第31話 諸戸からの電話
俺とイサムは夜のパトロールに出ていた。
今日は日中にひと仕事あったから、パトロールは免除されると思っていたのに、そうはいかなかった。博士も几帳面な男だ。
とはいえ、そう立て続けに妙な事件も起こらないだろう。
俺はリラックスしてイサムと雑談しながら、いちおう周囲に目を配る。ほとんど仕事をしているフリだけだ。

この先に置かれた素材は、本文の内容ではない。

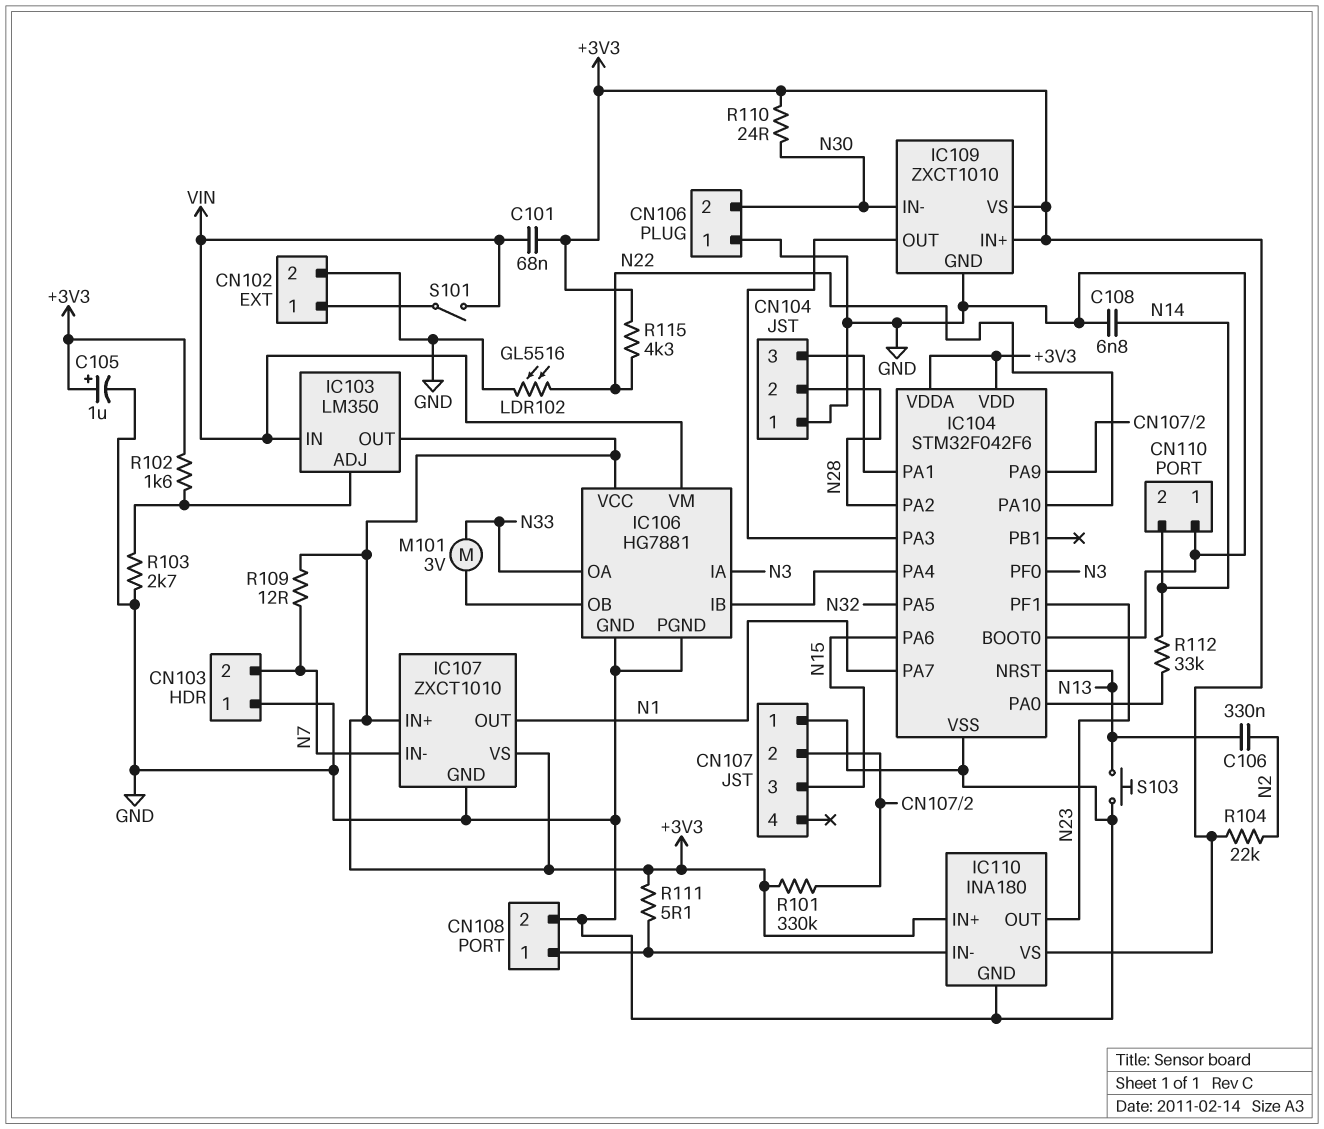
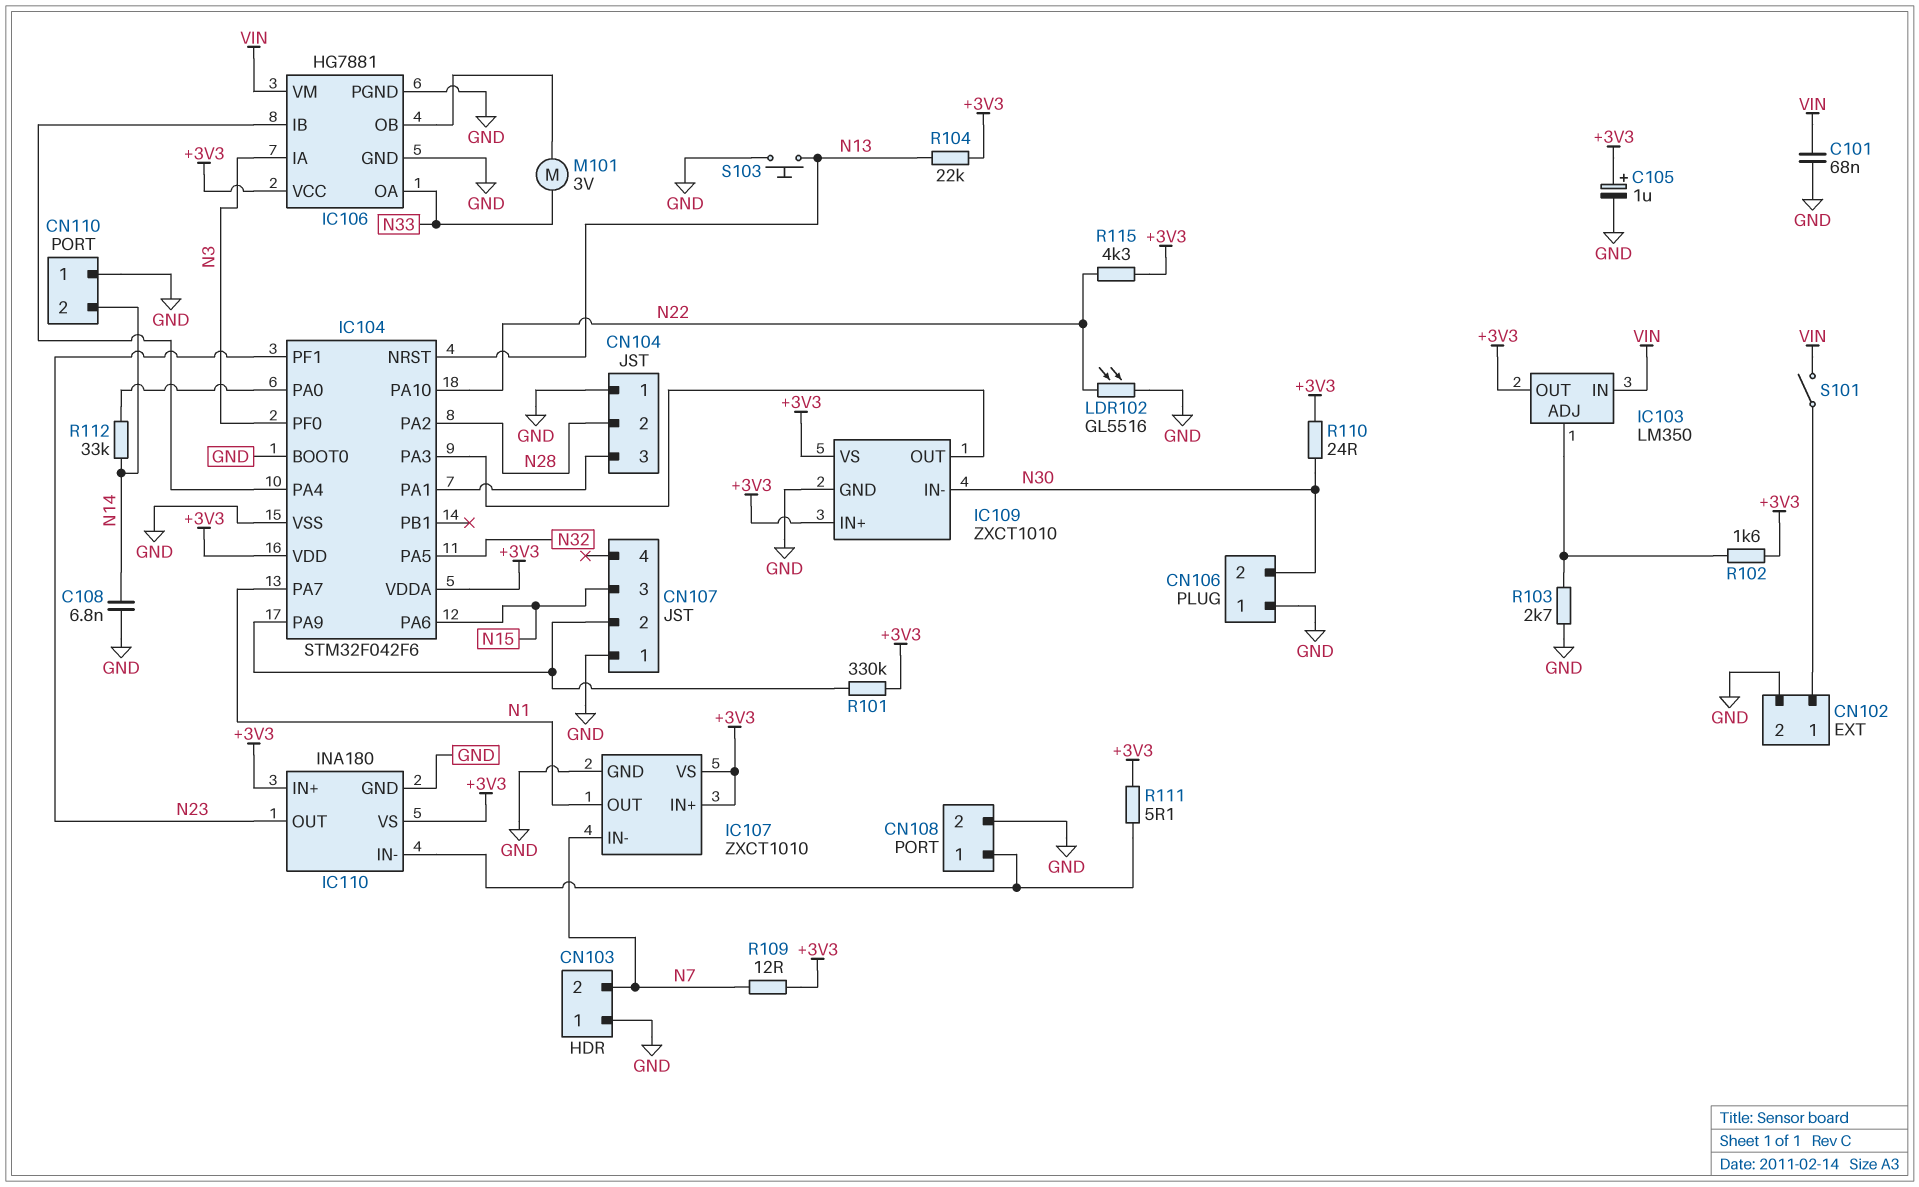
C101: 68nF (+3V3, VIN) -> 68nF (GND, VIN)
C106: 330nF (N2, N13) -> none
R104: 22k (+3V3, N2) -> 22k (+3V3, N13)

「あー、あとは警察がぜんぶうまくやってくれりゃラクでいいのにな」
「甘いおっさんだぜ、このメタボが。俺は力余ってんだよ、うぇえええーい!」
「うっせ! 大声出すな。おまえはなんていうかロボだから疲れ知らずなんだろうけど、人間は中年も過ぎるとなにしても疲れるんだよ。飯食うのも疲れんだぞ」
「おっさんが怠け者なだけだぜ、ちょっとは博士を見習いな」
「博士だって次元接続体じゃねえか。多次元接続でエネルギー湧いてくるんだろ。俺は違うんだぜ?」
イサムがなにか言いかけたとき、着信音が鳴った。俺は電話を取りだす。知らない番号だったが出てみた。
「もしもし?」
「おっさんか? 俺だよ、諸戸だ」
俺は耳を疑った。
諸戸! まさか敵のボスから電話がかかってくるとは! まあ、土産を置いてきたからありえないことでもないか。
「ああ、釘伊だ。どうした社長?」
「あんた思っていたよりもずっと律儀な性格してんだな。一万の礼にわざわざ菓子折り持ってくるなんてよ」
「金で返すのも失礼かと思ってな。そんな金持ちでもないし」
内容が聞こえるのか、イサムも黙っていた。
諸戸は続けた。
「なにかの縁だ、飯でも食おうぜ、奢るからさ。これからだけど、来れるだろ?」
話の早いやつだ。俺はもちろん乗る。
「おう、いいぜ。悪いな、またごちそうになるなんて」
「半田町(はんだちょう)のアミモトって店わかるか、そこに三十分後でどうだ?」
「わかった。大丈夫だ。それでいい」
「よし、決まりだ。じゃあな」
それで通話は切れた。
俺はイサムに向かって言った。
「ま、行かないわけにはいかないよな、なにがあるにせよ」
「いったん研究所へ戻って博士の指示を仰ぐべきだぜ」
「そうするか」
俺たちはパトロールを切りあげて研究所へ戻った。
博士とセツがいたので事情を説明する。あまり時間がない。俺はやる気満々だった。
ところが、博士は乗り気じゃなかった。
「直接会ったところで奪われた現金の話ができるわけでもなし、危険しかないね。わたしはどちらかといえば反対だ」
俺は食い下がった。
「もしかしたらなにか、今回の事件にかかわる仕事を頼まれるかもしれない。向こうは俺のことをなにもしらない労働者だと思っているはずだ」
会話にセツが加わる。
「カメラをしかけた不審人物と思っているかもしれないぞ。正体を探るためだ」
「それならそれでいい。腹のさぐりあいだ。とにかく行ってみようぜ」
博士はあごに手を当てた。
「あの女性も来るかもしれないな。余計な電子機器は持たせられない。すぐバレてしまう」
セツが博士に向かって提案する。
「それならわたしたちが一緒に行きましょう。イサムのなかで待機してれば勘づかれないと思います」
「そうするべきだろうな。よし、そうしよう!」
博士がやっとうんと言った。俺たちは急いで準備する。
それから十分後。
俺は店の前で諸戸を待っていた。
アミモトは有名な店で、海鮮が売り物のちょっと高級なレストランだった。場所は知っていたが、俺なんか入ったこともない。
俺は店から離れた場所でイサムを降りて、歩いてきた。
イサムたちは、あとから駐車場に入ってくる手はずになっている。
いくぶん緊張しながら待っていると、クラクションが鳴らされた。
見れば、メタリックグレーの外車が駐車場へ入ってくるところだった。運転手は諸戸だった。ひとりだ。何人もいるより都合がいい。
車を停めてきた諸戸が片手をあげる。
「よ、今日は好きなだけ食ってくれ。あんたみたいなやつは好きでね」
「ゴチになるぜ」
イサムが駐車場へ入ってくる。それを尻目に、俺は諸戸と店のなかへ入った。